Putting classic cars on the road or classic boats on the water isn’t that odd, but what about putting a classic spacecraft back into service? The ISEE-3 Reboot Project is a crowdfunding effort aimed at reactivating a comet-chasing space probe launched in the 1970s. Using a radio telescope and a software emulator of the original control equipment to contact and reactivate the hibernating unmanned probe, the hope is to use the International Sun/Earth Explorer 3 (ISEE-3) to conduct a privately funded mission to flyby a comet.
Launched on August 12, 1978 atop a Delta rocket at Launch Complex 17B, Cape Canaveral, Florida, the ISEE-3 is one of three ISEE spacecraft built and operated jointly by NASA and ESA. It was the first to be placed in a halo orbit about the L1 Sun-Earth Lagrangian point about 1.5 million km (924,000 mi) from Earth, showing that such a maneuver was possible.
The 479 kg (1,056 lb) unmanned probe is 1.7 m (5.5 ft) in diameter and 1.6 m (5.2 ft) tall. It’s 16-sided body is plated with solar cells providing 173 watts and it carries 13 instruments, including a magnetometer, cosmic ray experiments, devices for studying the sun, and radio mapping equipment.
ISEE-3’s main mission was to study the outermost boundaries of the Earth’s magnetosphere, make a detailed survey of the structure of the solar wind near Earth, and to measure cosmic rays. When its original mission was completed in 1982, ISEE-3 was temporarily renamed the International Cometary Explorer (ICE) and tasked with using slingshot orbits around the Earth and Moon to send it on a flyby trajectory of the comet Giacobini-Zinner and the more famous Halley’s comet. It was then sent on a heliospheric mission to study coronal mass ejections from the Sun. From May 1997, ISEE-3 was shut down with only a carrier signal left transmitting.

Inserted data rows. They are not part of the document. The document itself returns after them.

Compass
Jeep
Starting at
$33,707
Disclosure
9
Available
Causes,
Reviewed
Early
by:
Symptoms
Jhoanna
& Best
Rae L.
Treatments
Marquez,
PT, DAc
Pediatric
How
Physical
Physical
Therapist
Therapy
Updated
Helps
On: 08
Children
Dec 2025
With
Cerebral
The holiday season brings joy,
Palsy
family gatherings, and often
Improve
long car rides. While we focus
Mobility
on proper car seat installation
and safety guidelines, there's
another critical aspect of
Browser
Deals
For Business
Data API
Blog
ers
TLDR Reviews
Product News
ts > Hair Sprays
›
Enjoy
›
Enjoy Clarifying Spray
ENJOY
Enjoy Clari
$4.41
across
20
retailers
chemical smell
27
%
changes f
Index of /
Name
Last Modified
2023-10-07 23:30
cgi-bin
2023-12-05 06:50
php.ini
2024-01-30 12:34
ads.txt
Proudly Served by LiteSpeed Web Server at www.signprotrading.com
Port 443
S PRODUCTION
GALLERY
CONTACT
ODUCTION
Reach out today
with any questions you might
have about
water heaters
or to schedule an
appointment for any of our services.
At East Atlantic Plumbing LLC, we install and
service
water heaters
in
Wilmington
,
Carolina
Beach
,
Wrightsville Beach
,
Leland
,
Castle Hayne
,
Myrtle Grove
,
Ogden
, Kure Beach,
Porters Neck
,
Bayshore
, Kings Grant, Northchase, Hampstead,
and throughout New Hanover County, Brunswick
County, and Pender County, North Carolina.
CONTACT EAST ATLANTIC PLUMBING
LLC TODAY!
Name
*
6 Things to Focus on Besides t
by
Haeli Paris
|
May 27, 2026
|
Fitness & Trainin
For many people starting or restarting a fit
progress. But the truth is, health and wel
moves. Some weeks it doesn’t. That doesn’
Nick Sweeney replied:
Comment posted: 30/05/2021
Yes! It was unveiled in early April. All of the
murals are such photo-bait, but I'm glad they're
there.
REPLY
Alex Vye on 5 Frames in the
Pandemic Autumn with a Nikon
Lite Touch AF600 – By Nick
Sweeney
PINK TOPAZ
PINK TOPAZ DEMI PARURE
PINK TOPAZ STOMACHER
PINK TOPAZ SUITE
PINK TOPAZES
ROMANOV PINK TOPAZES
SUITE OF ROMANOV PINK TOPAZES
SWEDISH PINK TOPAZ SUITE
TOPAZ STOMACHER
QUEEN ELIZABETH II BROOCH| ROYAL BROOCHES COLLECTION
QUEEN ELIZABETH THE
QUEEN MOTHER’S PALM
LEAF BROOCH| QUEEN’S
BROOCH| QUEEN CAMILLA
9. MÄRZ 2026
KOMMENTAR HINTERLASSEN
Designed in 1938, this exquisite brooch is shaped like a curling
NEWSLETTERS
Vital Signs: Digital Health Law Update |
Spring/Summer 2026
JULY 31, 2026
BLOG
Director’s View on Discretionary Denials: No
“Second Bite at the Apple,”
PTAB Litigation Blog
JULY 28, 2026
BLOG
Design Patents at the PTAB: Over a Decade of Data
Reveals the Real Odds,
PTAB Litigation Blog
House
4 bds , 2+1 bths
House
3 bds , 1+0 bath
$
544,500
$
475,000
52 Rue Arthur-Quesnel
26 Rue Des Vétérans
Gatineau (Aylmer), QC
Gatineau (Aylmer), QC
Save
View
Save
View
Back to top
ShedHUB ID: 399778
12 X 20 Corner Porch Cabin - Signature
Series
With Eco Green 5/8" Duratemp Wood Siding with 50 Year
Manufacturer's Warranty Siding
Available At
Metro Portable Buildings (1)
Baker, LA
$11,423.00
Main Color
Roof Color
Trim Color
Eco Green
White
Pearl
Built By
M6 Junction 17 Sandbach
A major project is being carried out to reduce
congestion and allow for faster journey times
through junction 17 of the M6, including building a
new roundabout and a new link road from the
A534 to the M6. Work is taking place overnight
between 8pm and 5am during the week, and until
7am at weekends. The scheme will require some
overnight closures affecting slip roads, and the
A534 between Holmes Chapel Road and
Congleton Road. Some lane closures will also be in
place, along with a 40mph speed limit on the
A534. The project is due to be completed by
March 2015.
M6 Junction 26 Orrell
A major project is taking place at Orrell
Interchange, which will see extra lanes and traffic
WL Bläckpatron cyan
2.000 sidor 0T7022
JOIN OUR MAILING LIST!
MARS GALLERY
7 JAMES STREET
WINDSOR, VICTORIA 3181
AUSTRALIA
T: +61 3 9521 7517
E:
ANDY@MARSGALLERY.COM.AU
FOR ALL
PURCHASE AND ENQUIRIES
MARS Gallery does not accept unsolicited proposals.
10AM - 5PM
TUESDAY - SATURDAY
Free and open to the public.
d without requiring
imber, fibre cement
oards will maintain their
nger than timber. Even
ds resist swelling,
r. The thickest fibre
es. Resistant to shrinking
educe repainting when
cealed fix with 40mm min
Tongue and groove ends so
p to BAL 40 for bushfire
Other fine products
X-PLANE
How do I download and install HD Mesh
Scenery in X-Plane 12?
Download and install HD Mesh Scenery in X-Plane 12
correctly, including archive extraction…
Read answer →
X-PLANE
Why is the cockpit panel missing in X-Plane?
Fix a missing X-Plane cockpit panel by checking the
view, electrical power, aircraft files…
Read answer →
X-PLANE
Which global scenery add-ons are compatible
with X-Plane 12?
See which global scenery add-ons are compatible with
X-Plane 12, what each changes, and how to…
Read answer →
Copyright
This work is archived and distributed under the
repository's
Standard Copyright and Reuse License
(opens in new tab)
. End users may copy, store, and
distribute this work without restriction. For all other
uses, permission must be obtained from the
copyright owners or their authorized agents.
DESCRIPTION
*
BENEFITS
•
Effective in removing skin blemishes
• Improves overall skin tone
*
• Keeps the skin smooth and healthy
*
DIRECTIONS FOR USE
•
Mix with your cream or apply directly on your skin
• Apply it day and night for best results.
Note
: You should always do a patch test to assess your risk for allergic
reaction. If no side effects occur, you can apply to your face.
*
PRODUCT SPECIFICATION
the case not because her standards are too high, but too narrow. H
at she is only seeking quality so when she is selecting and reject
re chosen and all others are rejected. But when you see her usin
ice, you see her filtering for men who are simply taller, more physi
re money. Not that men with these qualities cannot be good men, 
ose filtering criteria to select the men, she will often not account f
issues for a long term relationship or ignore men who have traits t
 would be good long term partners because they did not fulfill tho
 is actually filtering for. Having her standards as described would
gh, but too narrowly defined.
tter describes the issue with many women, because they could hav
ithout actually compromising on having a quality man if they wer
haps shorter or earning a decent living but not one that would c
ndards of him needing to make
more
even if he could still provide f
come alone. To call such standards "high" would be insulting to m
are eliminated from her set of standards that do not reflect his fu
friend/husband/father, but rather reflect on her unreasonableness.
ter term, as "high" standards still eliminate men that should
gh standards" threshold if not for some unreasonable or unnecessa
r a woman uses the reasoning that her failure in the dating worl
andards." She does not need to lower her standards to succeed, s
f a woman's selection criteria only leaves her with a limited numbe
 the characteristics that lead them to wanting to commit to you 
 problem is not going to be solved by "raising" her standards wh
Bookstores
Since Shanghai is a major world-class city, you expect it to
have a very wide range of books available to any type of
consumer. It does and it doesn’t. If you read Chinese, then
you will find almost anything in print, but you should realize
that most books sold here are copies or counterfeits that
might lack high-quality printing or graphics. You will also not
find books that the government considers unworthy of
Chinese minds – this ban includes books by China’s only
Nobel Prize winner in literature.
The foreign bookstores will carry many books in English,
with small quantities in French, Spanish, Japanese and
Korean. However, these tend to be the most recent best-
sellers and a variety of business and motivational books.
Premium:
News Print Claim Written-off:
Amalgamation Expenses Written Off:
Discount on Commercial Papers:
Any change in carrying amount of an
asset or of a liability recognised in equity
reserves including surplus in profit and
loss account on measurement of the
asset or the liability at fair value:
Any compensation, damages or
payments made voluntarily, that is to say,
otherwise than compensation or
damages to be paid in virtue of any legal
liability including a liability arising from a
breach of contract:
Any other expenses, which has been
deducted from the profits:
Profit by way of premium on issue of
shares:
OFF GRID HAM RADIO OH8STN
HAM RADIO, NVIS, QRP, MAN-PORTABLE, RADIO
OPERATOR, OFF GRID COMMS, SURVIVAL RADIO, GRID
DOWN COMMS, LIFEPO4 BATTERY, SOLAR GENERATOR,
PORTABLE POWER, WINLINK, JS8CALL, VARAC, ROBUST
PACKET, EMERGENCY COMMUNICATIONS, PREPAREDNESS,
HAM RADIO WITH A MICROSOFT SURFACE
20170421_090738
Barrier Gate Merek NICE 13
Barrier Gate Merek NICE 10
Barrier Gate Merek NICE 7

Restarting a vintage space probe
The ISEE-3 Reboot Project consists of the team behind the Lunar Orbiter Image Recovery Project (LOIRP), Space College, Skycorp, and SpaceRef and is working with the cooperation, though without the funding, of NASA. Its goal is to re-establish contact with ISEE-3, order it to fire its engine to alter its orbit to bring it nearer to Earth with the ultimate aim of sending it on another comet flyby mission. According to the project team, the data recovered by the reactivated probe will be crowdsourced.The team says that the use of a radio telescope at at Morehead State University in Kentucky for the job has been secured and that team members at Morehead State University, working with AMSAT-DL in Germany, have already detected the carrier signals from both of ISEE-3's transmitters.
NASA is not directly involved in the project. In fact, it’s already donated ISEE-3 to the Smithsonian, but it is cooperating because it sees the recovery project as an opportunity for public outreach and education. Since no government money is forthcoming, the team has turned to crowdfunding as an alternative with a campaign running on RocketHub until May 18. The funds raised will cover the costs of using the radio telescope and developing new software.
According to the project team, to reboot ISEE-3 the probe must be contacted in May and it must make its orbital maneuvers by mid-June, which include a flyby of the Moon at an altitude of less than 50 km. In the meantime, the team needs to find the original spacecraft commands and develop software to emulate the hardware used to originally control the spacecraft, which will require recovering and analyzing the original mission documents.